U.S. officials said Thursday that Russian hackers have targeted the networks of dozens of state and local governments in the United States in recent days, stealing data from at least two servers. The warning, less than two weeks before the election, amplified fears of the potential for tampering with the vote and undermining confidence in the results.
The alert describes an onslaught of recent activity from Russian state-sponsored hacking groups in recent days against state and local networks, some of which were successfully compromised. The advisory from the FBI and the Department of Homeland Security’s cybersecurity agency functions as a reminder of Russia’s potent capabilities and ongoing interference in the election even after U.S. officials publicly called out Iran at a news conference on Wednesday night.
The advisory does not mention any of the specific victims who were targeted, but officials say they have no information that any election or government operations have been affected or that the integrity of elections data has been compromised.
“However, the actor may be seeking access to obtain future disruption options, to influence U.S. policies and actions, or to delegitimize (state and local) government entities,” the advisory said.
U.S. officials have repeatedly said it would be extremely difficult for hackers to alter vote tallies in a meaningful way, but they have warned about other methods of interference that could include cyberattacks on networks to impede the voting process or the production of spoofed websites or other faked content aimed at causing voters to mistrust the results.
A broad concern, particularly at the local government level, has been that hackers could infiltrate a county network and then work their way over to election-related systems unless certain defenses, such as firewalls, are in place. This is especially true for smaller counties that don’t have as much money and IT support as their bigger counterparts to fund security upgrades.
U.S. officials warned at a hastily called news conference Wednesday night that Russia and Iran had obtained voting registration information, though such data is sometimes publicly accessible. But most of the focus of that event was on Iran, which officials linked to a series of menacing but fake emails aimed at intimidating voters in multiple battleground states.

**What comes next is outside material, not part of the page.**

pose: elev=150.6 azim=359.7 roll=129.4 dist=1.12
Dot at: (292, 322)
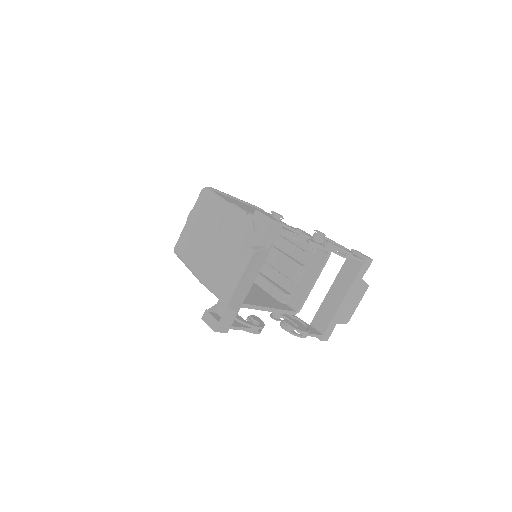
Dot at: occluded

Despite that activity, Russia is widely regarded in the cybersecurity community as the bigger threat to the election. The U.S. has said that Russia, which interfered in the 2016 election by hacking Democratic email accounts, is interfering again this year in part through a concerted effort to denigrate U.S. President Donald Trump’s Democratic opponent, Joe Biden.

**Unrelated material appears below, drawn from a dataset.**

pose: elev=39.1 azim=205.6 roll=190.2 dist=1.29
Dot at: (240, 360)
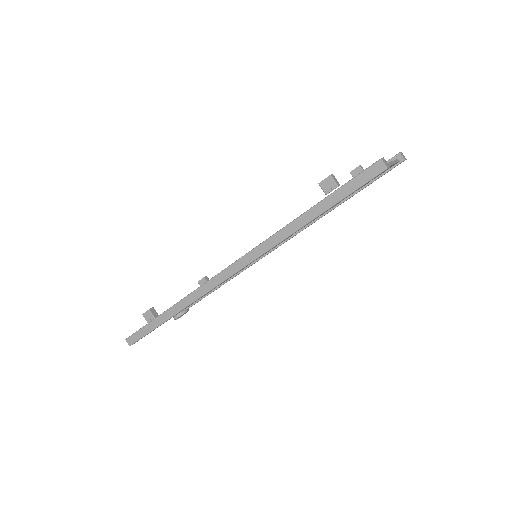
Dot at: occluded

U.S. officials attribute the activity to a state-sponsored hacking group variously known as DragonFly and Energetic Bear in the cybersecurity community. The group appears to have been in operation since at least 2011 and is known to have engaged in cyberespionage on energy companies and power grid operators in the U.S. and Europe, as well as on defense and aviation companies.
Chris Krebs, director of Homeland Security’s Cybersecurity and Infrastructure Security Agency, said Thursday that the alert was issued in regards to scanning of county networks for vulnerabilities, not specifically targeting the elections. “There was access in a couple limited cases to an election related network,” he said.